» Extrait du document:
L'écueil de la loi sur le renseignement

Seulement le développement de CaliOpen, né d’une discussion autour de l’affaire Snowden avec Jeremie Zimmermann, a rencontré un écueil sur sa route : la toute récente loi sur le renseignement. Son vote interpelle les initiateurs du projet, dont Laurent Chemla, cofondateur de Gandi : « Est-il sage de faire reposer l’avenir d’un logiciel qui veut redonner le goût de la vie privée à ses utilisateurs sur des structures dépendant d’un État capable de voter de telles lois ? ». Selon eux, « quel que soit l’avenir du texte après son passage devant le Conseil Constitutionnel, il nous semble impossible de garantir aux futurs utilisateurs une réelle confidentialité de leurs données si Caliopen devait dépendre, de près ou de loin, d’un pays dont les représentants ont voté l’installation de « boites noires » chez les opérateurs et hébergeurs. »

Ce dispositif de technosurveillance a été estampillé « conforme » par le Conseil constitutionnel. Cette qualité empêche du coup toute remise en cause via une future question prioritaire de constitutionnalité. Il pourra donc être installé sur autorisation du premier ministre chez n’importe quel acteur du numérique pour aspirer et analyser un flot de données de connexion. L’objectif ? Tenter de détecter des données susceptibles de caractériser l’existence d’une menace à caractère terroriste (article L.851-3 du Code de la sécurité intérieure). Le cas échéant, si l’algorithme devine quelque chose, le premier ministre pourra demander l’identification des personnes concernées, mais également « le recueil des données afférentes » (notez l’expression « données » et non « données de connexion » qui aurait à coup sûr limité l’aspiration subséquente aux seules métadonnées).

» Consignes de travail:
1 – D'après l'extrait sur la loi sur le renseignement, pourquoi les « boites noires » ne pourront-elles plus être contestées par une future question prioritaire de constitutionnalité ? Répondez en une à trois phrases.
2 – Poursuivez, s'il vous plaît, l'extrait sur la loi sur le renseignement à partir de sa dernière phrase.
Les données qui suivent proviennent d'une autre source que l'extrait sur la loi sur le renseignement.

» Données fournies:
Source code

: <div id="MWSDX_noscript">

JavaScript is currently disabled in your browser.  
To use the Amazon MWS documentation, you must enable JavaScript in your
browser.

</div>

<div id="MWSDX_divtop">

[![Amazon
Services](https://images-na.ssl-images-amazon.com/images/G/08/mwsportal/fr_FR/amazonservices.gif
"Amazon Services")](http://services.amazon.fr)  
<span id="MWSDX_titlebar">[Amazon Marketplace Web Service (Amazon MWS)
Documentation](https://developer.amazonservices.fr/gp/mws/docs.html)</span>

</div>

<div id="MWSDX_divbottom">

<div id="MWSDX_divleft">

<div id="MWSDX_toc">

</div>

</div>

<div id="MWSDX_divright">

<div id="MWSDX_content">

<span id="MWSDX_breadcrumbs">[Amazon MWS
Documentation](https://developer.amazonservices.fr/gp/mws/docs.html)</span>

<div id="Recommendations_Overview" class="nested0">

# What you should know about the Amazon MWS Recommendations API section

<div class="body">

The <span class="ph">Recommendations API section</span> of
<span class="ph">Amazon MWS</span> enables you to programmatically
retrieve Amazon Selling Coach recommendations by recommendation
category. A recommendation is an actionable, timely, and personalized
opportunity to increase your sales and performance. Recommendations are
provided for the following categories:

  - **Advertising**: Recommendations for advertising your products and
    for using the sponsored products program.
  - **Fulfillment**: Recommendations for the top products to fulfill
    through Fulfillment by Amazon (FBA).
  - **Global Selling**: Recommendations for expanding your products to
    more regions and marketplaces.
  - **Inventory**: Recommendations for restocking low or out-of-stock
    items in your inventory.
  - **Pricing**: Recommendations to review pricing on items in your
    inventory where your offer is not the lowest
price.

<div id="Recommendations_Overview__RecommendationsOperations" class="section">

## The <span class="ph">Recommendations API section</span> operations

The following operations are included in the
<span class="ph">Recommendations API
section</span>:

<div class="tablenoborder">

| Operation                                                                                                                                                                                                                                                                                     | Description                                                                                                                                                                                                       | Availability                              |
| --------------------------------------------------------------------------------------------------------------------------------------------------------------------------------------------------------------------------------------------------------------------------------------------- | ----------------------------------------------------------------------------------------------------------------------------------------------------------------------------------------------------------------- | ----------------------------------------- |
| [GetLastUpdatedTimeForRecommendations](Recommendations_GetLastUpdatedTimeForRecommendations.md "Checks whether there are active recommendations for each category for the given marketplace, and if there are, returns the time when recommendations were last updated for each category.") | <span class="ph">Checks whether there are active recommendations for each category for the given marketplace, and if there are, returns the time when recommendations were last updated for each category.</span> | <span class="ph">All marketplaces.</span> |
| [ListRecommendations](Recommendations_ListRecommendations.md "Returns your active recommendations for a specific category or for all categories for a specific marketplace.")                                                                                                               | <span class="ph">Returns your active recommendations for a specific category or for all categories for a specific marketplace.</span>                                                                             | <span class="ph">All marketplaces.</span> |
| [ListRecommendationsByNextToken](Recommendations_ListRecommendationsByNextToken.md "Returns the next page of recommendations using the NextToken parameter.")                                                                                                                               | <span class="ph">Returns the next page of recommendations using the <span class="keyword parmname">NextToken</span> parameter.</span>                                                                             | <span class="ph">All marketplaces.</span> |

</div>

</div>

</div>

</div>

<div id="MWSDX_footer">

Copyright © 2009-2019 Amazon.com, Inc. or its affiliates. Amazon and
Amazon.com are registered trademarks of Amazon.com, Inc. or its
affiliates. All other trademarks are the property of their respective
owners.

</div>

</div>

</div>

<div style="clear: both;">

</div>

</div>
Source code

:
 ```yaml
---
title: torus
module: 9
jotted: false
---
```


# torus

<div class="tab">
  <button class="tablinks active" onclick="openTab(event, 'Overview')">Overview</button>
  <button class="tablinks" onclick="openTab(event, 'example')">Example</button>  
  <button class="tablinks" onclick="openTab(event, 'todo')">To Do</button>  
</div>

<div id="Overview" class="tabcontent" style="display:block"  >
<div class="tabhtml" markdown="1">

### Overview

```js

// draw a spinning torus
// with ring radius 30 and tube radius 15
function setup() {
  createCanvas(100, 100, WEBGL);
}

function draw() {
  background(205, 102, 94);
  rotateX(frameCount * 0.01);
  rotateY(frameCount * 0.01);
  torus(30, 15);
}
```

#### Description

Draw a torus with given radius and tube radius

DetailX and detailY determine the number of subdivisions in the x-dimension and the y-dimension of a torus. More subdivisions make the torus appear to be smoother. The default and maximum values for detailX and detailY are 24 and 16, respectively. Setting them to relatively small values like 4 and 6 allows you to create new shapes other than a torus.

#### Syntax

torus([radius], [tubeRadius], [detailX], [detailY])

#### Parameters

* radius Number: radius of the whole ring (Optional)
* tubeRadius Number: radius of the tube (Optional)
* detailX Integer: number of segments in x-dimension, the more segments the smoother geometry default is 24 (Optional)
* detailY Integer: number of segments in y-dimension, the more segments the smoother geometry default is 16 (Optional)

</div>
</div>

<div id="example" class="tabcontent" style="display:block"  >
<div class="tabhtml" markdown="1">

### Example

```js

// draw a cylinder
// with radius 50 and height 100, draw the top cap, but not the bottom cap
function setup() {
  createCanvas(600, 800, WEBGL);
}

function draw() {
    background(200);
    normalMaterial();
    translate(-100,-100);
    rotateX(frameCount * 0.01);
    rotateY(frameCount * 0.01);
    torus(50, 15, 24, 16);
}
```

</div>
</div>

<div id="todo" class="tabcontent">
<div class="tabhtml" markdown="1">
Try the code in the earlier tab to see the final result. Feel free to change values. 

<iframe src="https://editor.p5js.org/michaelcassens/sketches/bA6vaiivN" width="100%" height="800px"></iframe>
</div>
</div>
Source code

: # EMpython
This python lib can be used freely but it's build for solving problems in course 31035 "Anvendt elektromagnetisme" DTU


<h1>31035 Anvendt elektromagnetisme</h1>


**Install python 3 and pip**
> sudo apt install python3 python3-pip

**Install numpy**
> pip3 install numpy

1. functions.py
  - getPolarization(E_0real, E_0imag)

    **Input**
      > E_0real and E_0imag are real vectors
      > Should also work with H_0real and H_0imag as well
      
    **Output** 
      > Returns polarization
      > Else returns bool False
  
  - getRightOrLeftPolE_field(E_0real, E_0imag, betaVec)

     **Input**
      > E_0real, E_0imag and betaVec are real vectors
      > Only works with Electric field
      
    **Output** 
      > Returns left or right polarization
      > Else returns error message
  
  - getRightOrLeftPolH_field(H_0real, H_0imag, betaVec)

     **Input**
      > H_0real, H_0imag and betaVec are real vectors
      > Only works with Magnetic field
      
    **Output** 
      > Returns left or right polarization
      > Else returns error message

» Corrigés:
1 – Le Conseil constitutionnel a déclaré ce dispositif de technosurveillance « conforme ». Cette qualité empêche toute remise en cause par une future question prioritaire de constitutionnalité.

2 –
caliopen

Une préférence pour le Luxembourg, pour l'instant

Face à un tel épouvantail pour la vie privée, CaliOpen a pris la décision de déménager hors de nos frontières. Où ? Possiblement au Luxembourg, « pas pour des raisons fiscales, mais pour des questions de langue et de proximité, et surtout pour garantir la non-ingérence de l’État dans les informations confidentielles qu’auront à gérer tant la future association que la structure qui commercialisera un des premiers services basés sur Caliopen. »

Ce n’est pas le premier acteur à avoir décidé de faire ses valises face à ce texte. Déjà, en avril dernier, deux hébergeurs, Eu.org et Altern.org, ont décidé de plier bagage. Le premier assure qu’il « ne peut moralement laisser en toute connaissance de cause le trafic de ses utilisateurs -- incluant des sites d'activisme politique dans le monde entier -- et, par ricochet, le trafic d'accès de leurs propres utilisateurs, exposé à de telles écoutes ». « Pour nous un seul jour sous écoute globale est un jour de trop », ajoute Altern.org qui « refuse la boite noire des services secrets, ferme ses services immédiatement, pour les rouvrir dans quelques jours dans un pays plus respectueux des libertés individuelles. »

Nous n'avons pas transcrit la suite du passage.